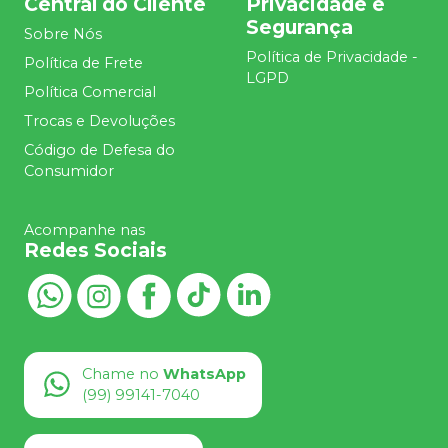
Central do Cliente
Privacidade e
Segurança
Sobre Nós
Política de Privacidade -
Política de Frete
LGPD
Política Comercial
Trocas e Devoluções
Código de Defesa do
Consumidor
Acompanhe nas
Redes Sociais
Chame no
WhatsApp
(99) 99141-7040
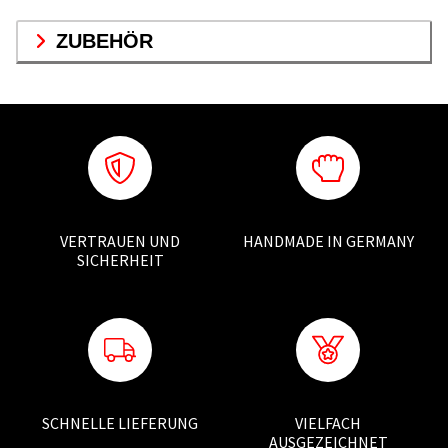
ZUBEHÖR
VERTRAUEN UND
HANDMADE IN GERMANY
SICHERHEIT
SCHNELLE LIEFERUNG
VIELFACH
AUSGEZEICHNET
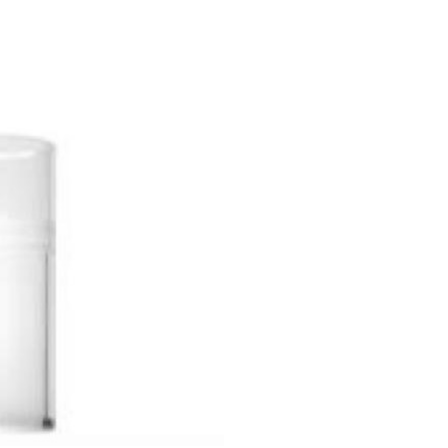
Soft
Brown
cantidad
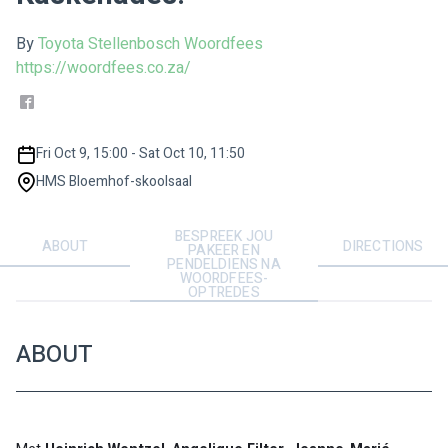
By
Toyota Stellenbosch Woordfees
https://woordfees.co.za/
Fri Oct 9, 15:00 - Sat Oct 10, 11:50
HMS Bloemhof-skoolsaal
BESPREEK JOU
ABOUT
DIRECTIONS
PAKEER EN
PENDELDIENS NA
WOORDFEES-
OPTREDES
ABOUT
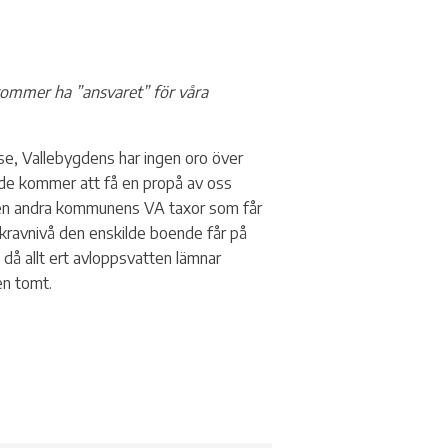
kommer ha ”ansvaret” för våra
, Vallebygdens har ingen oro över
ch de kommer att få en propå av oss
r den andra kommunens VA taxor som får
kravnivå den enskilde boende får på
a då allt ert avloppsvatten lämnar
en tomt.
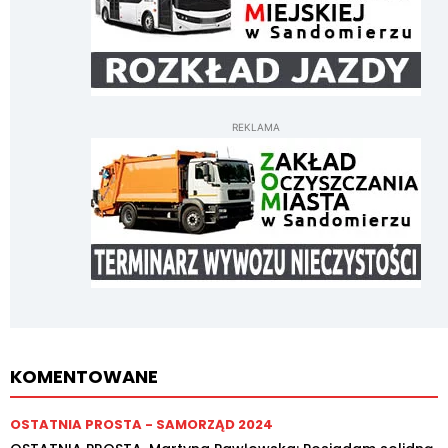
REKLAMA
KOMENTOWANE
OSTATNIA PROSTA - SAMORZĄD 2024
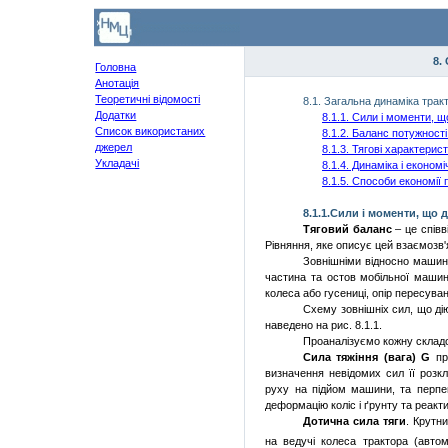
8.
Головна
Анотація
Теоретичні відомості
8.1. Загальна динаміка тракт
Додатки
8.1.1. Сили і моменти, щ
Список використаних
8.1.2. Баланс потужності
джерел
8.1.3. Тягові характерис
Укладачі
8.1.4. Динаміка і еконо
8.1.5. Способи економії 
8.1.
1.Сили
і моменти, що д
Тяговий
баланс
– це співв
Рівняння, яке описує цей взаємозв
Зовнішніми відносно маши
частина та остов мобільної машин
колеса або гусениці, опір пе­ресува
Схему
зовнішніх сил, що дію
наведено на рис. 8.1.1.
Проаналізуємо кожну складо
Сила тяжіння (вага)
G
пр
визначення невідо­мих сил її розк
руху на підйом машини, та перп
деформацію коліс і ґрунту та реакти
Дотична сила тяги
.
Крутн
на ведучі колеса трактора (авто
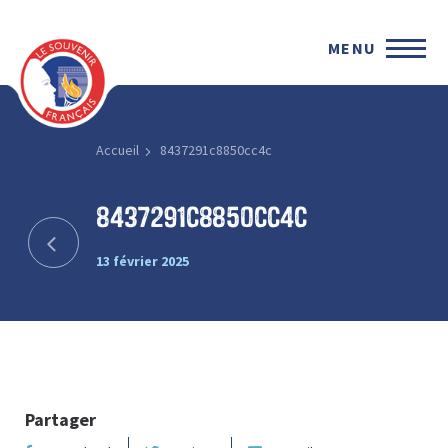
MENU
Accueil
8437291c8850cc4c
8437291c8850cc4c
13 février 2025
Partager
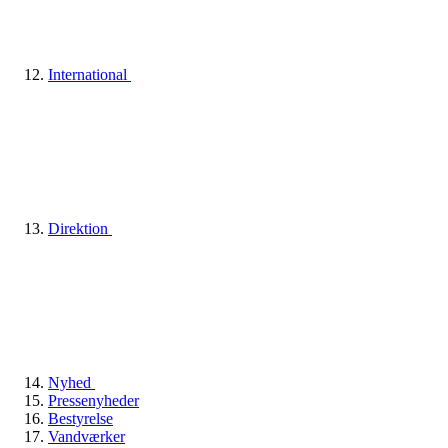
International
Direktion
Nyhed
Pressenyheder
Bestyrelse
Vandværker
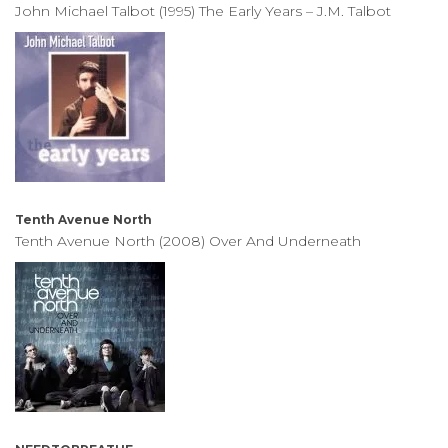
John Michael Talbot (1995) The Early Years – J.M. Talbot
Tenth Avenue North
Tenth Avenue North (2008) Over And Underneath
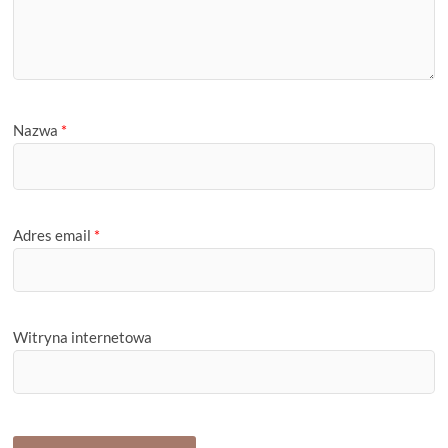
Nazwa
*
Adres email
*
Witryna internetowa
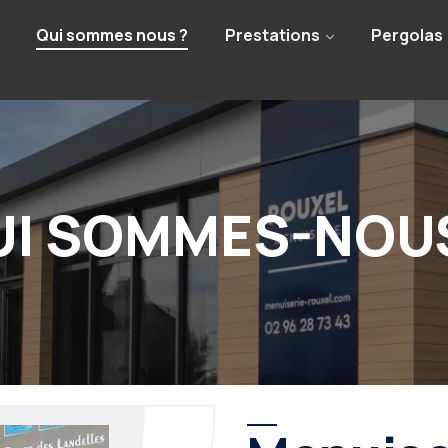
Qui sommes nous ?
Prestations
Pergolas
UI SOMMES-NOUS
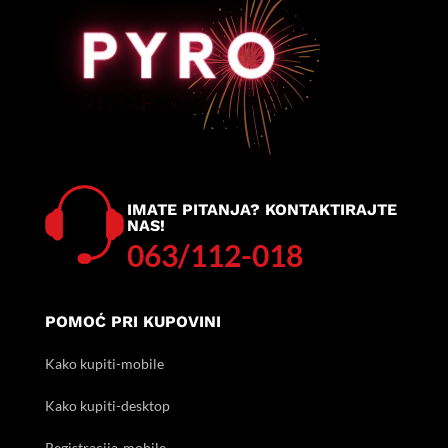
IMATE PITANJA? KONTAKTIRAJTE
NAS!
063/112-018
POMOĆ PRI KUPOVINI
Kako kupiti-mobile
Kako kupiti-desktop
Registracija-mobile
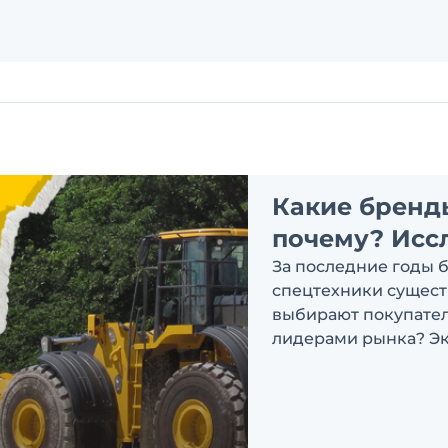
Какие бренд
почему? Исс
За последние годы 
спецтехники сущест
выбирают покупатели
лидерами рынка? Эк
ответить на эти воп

◆ **WORK TASK**:
In how many lines of the data does the string "Avenue" appear? Give only the number.

◆ **EXERCISE ANSWER**:
2